--- begin Material provided ---

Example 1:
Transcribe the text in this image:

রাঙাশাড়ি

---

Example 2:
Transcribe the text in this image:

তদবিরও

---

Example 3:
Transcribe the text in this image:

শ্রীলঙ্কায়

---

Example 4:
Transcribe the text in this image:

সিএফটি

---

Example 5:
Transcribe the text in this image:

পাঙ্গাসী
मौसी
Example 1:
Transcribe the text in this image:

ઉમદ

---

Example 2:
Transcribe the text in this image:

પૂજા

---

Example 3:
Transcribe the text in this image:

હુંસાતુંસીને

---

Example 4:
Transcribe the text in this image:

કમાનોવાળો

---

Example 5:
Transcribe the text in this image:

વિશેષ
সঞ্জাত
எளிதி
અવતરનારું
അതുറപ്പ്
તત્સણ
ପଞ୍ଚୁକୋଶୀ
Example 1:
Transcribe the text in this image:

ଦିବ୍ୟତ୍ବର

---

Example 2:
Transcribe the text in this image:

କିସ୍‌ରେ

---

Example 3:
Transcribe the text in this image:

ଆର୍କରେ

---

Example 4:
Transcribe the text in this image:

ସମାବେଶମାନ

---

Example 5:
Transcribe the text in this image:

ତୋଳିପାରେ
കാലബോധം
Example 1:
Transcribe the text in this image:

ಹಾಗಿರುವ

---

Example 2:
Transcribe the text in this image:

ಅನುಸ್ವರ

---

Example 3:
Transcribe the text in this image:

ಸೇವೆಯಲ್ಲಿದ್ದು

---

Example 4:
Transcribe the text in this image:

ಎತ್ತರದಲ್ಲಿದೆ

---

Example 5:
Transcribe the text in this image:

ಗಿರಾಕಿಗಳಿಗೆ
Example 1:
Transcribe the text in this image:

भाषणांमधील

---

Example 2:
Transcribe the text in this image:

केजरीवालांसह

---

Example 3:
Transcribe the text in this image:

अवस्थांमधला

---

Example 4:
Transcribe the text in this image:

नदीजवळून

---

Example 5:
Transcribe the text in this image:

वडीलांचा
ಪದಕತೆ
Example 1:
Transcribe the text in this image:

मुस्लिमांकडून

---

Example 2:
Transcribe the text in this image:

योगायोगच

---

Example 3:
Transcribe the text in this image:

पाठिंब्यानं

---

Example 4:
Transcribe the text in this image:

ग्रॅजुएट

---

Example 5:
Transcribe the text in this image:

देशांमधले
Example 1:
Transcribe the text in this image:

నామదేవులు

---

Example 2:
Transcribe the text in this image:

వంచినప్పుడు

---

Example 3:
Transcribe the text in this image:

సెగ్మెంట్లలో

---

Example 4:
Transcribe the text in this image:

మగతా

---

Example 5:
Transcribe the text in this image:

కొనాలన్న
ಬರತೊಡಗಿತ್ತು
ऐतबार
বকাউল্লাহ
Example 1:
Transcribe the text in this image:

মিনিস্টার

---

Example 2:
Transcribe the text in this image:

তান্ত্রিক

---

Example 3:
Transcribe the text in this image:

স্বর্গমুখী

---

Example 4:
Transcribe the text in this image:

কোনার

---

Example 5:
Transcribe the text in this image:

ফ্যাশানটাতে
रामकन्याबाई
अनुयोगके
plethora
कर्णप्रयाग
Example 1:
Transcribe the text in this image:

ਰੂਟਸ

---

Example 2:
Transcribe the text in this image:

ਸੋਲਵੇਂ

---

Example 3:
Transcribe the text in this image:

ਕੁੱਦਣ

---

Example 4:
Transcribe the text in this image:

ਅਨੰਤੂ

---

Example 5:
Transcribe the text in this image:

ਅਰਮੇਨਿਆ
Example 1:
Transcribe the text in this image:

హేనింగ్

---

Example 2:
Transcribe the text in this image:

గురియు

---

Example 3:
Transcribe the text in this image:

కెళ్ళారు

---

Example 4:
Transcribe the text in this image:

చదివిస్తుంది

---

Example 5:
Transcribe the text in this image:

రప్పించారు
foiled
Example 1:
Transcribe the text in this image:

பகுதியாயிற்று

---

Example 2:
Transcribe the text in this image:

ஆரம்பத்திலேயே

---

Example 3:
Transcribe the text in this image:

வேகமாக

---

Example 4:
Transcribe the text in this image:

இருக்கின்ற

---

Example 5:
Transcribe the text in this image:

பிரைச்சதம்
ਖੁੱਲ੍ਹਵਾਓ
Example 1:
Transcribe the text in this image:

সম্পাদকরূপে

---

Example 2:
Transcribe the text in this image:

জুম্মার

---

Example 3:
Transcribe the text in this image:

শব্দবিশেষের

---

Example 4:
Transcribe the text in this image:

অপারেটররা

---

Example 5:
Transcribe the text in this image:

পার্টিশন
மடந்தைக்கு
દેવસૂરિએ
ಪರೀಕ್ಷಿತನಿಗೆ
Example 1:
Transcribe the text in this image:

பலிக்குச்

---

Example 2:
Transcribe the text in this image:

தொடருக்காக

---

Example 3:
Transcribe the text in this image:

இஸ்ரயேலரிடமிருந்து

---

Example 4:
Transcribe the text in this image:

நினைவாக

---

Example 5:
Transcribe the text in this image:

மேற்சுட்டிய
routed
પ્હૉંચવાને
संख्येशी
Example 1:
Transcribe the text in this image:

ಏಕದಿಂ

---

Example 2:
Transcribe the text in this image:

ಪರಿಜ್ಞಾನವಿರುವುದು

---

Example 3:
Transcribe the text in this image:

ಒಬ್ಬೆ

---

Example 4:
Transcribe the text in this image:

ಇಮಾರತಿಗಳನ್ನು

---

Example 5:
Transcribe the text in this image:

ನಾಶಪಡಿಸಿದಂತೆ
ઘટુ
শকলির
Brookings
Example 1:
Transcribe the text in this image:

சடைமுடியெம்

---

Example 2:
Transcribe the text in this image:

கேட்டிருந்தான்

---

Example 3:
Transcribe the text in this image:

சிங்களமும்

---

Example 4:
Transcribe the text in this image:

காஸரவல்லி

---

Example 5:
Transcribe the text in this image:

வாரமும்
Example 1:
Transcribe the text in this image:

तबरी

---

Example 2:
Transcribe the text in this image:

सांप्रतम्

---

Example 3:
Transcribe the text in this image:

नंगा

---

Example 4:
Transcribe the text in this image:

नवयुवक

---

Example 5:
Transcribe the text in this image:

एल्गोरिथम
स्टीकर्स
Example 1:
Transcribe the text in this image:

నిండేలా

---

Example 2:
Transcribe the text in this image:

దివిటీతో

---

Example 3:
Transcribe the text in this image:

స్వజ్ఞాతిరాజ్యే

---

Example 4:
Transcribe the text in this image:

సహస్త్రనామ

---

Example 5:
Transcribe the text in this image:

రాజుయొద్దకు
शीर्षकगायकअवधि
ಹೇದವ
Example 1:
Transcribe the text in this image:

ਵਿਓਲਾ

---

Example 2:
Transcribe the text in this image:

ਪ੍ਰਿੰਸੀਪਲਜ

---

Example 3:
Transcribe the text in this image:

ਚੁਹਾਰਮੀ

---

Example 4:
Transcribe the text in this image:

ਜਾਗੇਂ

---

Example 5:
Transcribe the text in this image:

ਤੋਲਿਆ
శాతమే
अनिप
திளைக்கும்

--- end Material provided ---

◆ To do: Render the text of every record above as a JSON list of strings, with one string for each line and blank lines left out.

◆ Response:
[
  "Example 1:",
  "Transcribe the text in this image:",
  "রাঙাশাড়ি",
  "---",
  "Example 2:",
  "Transcribe the text in this image:",
  "তদবিরও",
  "---",
  "Example 3:",
  "Transcribe the text in this image:",
  "শ্রীলঙ্কায়",
  "---",
  "Example 4:",
  "Transcribe the text in this image:",
  "সিএফটি",
  "---",
  "Example 5:",
  "Transcribe the text in this image:",
  "পাঙ্গাসী",
  "मौसी",
  "Example 1:",
  "Transcribe the text in this image:",
  "ઉમદ",
  "---",
  "Example 2:",
  "Transcribe the text in this image:",
  "પૂજા",
  "---",
  "Example 3:",
  "Transcribe the text in this image:",
  "હુંસાતુંસીને",
  "---",
  "Example 4:",
  "Transcribe the text in this image:",
  "કમાનોવાળો",
  "---",
  "Example 5:",
  "Transcribe the text in this image:",
  "વિશેષ",
  "সঞ্জাত",
  "எளிதி",
  "અવતરનારું",
  "അതുറപ്പ്",
  "તત્સણ",
  "ପଞ୍ଚୁକୋଶୀ",
  "Example 1:",
  "Transcribe the text in this image:",
  "ଦିବ୍ୟତ୍ବର",
  "---",
  "Example 2:",
  "Transcribe the text in this image:",
  "କିସ୍‌ରେ",
  "---",
  "Example 3:",
  "Transcribe the text in this image:",
  "ଆର୍କରେ",
  "---",
  "Example 4:",
  "Transcribe the text in this image:",
  "ସମାବେଶମାନ",
  "---",
  "Example 5:",
  "Transcribe the text in this image:",
  "ତୋଳିପାରେ",
  "കാലബോധം",
  "Example 1:",
  "Transcribe the text in this image:",
  "ಹಾಗಿರುವ",
  "---",
  "Example 2:",
  "Transcribe the text in this image:",
  "ಅನುಸ್ವರ",
  "---",
  "Example 3:",
  "Transcribe the text in this image:",
  "ಸೇವೆಯಲ್ಲಿದ್ದು",
  "---",
  "Example 4:",
  "Transcribe the text in this image:",
  "ಎತ್ತರದಲ್ಲಿದೆ",
  "---",
  "Example 5:",
  "Transcribe the text in this image:",
  "ಗಿರಾಕಿಗಳಿಗೆ",
  "Example 1:",
  "Transcribe the text in this image:",
  "भाषणांमधील",
  "---",
  "Example 2:",
  "Transcribe the text in this image:",
  "केजरीवालांसह",
  "---",
  "Example 3:",
  "Transcribe the text in this image:",
  "अवस्थांमधला",
  "---",
  "Example 4:",
  "Transcribe the text in this image:",
  "नदीजवळून",
  "---",
  "Example 5:",
  "Transcribe the text in this image:",
  "वडीलांचा",
  "ಪದಕತೆ",
  "Example 1:",
  "Transcribe the text in this image:",
  "मुस्लिमांकडून",
  "---",
  "Example 2:",
  "Transcribe the text in this image:",
  "योगायोगच",
  "---",
  "Example 3:",
  "Transcribe the text in this image:",
  "पाठिंब्यानं",
  "---",
  "Example 4:",
  "Transcribe the text in this image:",
  "ग्रॅजुएट",
  "---",
  "Example 5:",
  "Transcribe the text in this image:",
  "देशांमधले",
  "Example 1:",
  "Transcribe the text in this image:",
  "నామదేవులు",
  "---",
  "Example 2:",
  "Transcribe the text in this image:",
  "వంచినప్పుడు",
  "---",
  "Example 3:",
  "Transcribe the text in this image:",
  "సెగ్మెంట్లలో",
  "---",
  "Example 4:",
  "Transcribe the text in this image:",
  "మగతా",
  "---",
  "Example 5:",
  "Transcribe the text in this image:",
  "కొనాలన్న",
  "ಬರತೊಡಗಿತ್ತು",
  "ऐतबार",
  "বকাউল্লাহ",
  "Example 1:",
  "Transcribe the text in this image:",
  "মিনিস্টার",
  "---",
  "Example 2:",
  "Transcribe the text in this image:",
  "তান্ত্রিক",
  "---",
  "Example 3:",
  "Transcribe the text in this image:",
  "স্বর্গমুখী",
  "---",
  "Example 4:",
  "Transcribe the text in this image:",
  "কোনার",
  "---",
  "Example 5:",
  "Transcribe the text in this image:",
  "ফ্যাশানটাতে",
  "रामकन्याबाई",
  "अनुयोगके",
  "plethora",
  "कर्णप्रयाग",
  "Example 1:",
  "Transcribe the text in this image:",
  "ਰੂਟਸ",
  "---",
  "Example 2:",
  "Transcribe the text in this image:",
  "ਸੋਲਵੇਂ",
  "---",
  "Example 3:",
  "Transcribe the text in this image:",
  "ਕੁੱਦਣ",
  "---",
  "Example 4:",
  "Transcribe the text in this image:",
  "ਅਨੰਤੂ",
  "---",
  "Example 5:",
  "Transcribe the text in this image:",
  "ਅਰਮੇਨਿਆ",
  "Example 1:",
  "Transcribe the text in this image:",
  "హేనింగ్",
  "---",
  "Example 2:",
  "Transcribe the text in this image:",
  "గురియు",
  "---",
  "Example 3:",
  "Transcribe the text in this image:",
  "కెళ్ళారు",
  "---",
  "Example 4:",
  "Transcribe the text in this image:",
  "చదివిస్తుంది",
  "---",
  "Example 5:",
  "Transcribe the text in this image:",
  "రప్పించారు",
  "foiled",
  "Example 1:",
  "Transcribe the text in this image:",
  "பகுதியாயிற்று",
  "---",
  "Example 2:",
  "Transcribe the text in this image:",
  "ஆரம்பத்திலேயே",
  "---",
  "Example 3:",
  "Transcribe the text in this image:",
  "வேகமாக",
  "---",
  "Example 4:",
  "Transcribe the text in this image:",
  "இருக்கின்ற",
  "---",
  "Example 5:",
  "Transcribe the text in this image:",
  "பிரைச்சதம்",
  "ਖੁੱਲ੍ਹਵਾਓ",
  "Example 1:",
  "Transcribe the text in this image:",
  "সম্পাদকরূপে",
  "---",
  "Example 2:",
  "Transcribe the text in this image:",
  "জুম্মার",
  "---",
  "Example 3:",
  "Transcribe the text in this image:",
  "শব্দবিশেষের",
  "---",
  "Example 4:",
  "Transcribe the text in this image:",
  "অপারেটররা",
  "---",
  "Example 5:",
  "Transcribe the text in this image:",
  "পার্টিশন",
  "மடந்தைக்கு",
  "દેવસૂરિએ",
  "ಪರೀಕ್ಷಿತನಿಗೆ",
  "Example 1:",
  "Transcribe the text in this image:",
  "பலிக்குச்",
  "---",
  "Example 2:",
  "Transcribe the text in this image:",
  "தொடருக்காக",
  "---",
  "Example 3:",
  "Transcribe the text in this image:",
  "இஸ்ரயேலரிடமிருந்து",
  "---",
  "Example 4:",
  "Transcribe the text in this image:",
  "நினைவாக",
  "---",
  "Example 5:",
  "Transcribe the text in this image:",
  "மேற்சுட்டிய",
  "routed",
  "પ્હૉંચવાને",
  "संख्येशी",
  "Example 1:",
  "Transcribe the text in this image:",
  "ಏಕದಿಂ",
  "---",
  "Example 2:",
  "Transcribe the text in this image:",
  "ಪರಿಜ್ಞಾನವಿರುವುದು",
  "---",
  "Example 3:",
  "Transcribe the text in this image:",
  "ಒಬ್ಬೆ",
  "---",
  "Example 4:",
  "Transcribe the text in this image:",
  "ಇಮಾರತಿಗಳನ್ನು",
  "---",
  "Example 5:",
  "Transcribe the text in this image:",
  "ನಾಶಪಡಿಸಿದಂತೆ",
  "ઘટુ",
  "শকলির",
  "Brookings",
  "Example 1:",
  "Transcribe the text in this image:",
  "சடைமுடியெம்",
  "---",
  "Example 2:",
  "Transcribe the text in this image:",
  "கேட்டிருந்தான்",
  "---",
  "Example 3:",
  "Transcribe the text in this image:",
  "சிங்களமும்",
  "---",
  "Example 4:",
  "Transcribe the text in this image:",
  "காஸரவல்லி",
  "---",
  "Example 5:",
  "Transcribe the text in this image:",
  "வாரமும்",
  "Example 1:",
  "Transcribe the text in this image:",
  "तबरी",
  "---",
  "Example 2:",
  "Transcribe the text in this image:",
  "सांप्रतम्",
  "---",
  "Example 3:",
  "Transcribe the text in this image:",
  "नंगा",
  "---",
  "Example 4:",
  "Transcribe the text in this image:",
  "नवयुवक",
  "---",
  "Example 5:",
  "Transcribe the text in this image:",
  "एल्गोरिथम",
  "स्टीकर्स",
  "Example 1:",
  "Transcribe the text in this image:",
  "నిండేలా",
  "---",
  "Example 2:",
  "Transcribe the text in this image:",
  "దివిటీతో",
  "---",
  "Example 3:",
  "Transcribe the text in this image:",
  "స్వజ్ఞాతిరాజ్యే",
  "---",
  "Example 4:",
  "Transcribe the text in this image:",
  "సహస్త్రనామ",
  "---",
  "Example 5:",
  "Transcribe the text in this image:",
  "రాజుయొద్దకు",
  "शीर्षकगायकअवधि",
  "ಹೇದವ",
  "Example 1:",
  "Transcribe the text in this image:",
  "ਵਿਓਲਾ",
  "---",
  "Example 2:",
  "Transcribe the text in this image:",
  "ਪ੍ਰਿੰਸੀਪਲਜ",
  "---",
  "Example 3:",
  "Transcribe the text in this image:",
  "ਚੁਹਾਰਮੀ",
  "---",
  "Example 4:",
  "Transcribe the text in this image:",
  "ਜਾਗੇਂ",
  "---",
  "Example 5:",
  "Transcribe the text in this image:",
  "ਤੋਲਿਆ",
  "శాతమే",
  "अनिप",
  "திளைக்கும்"
]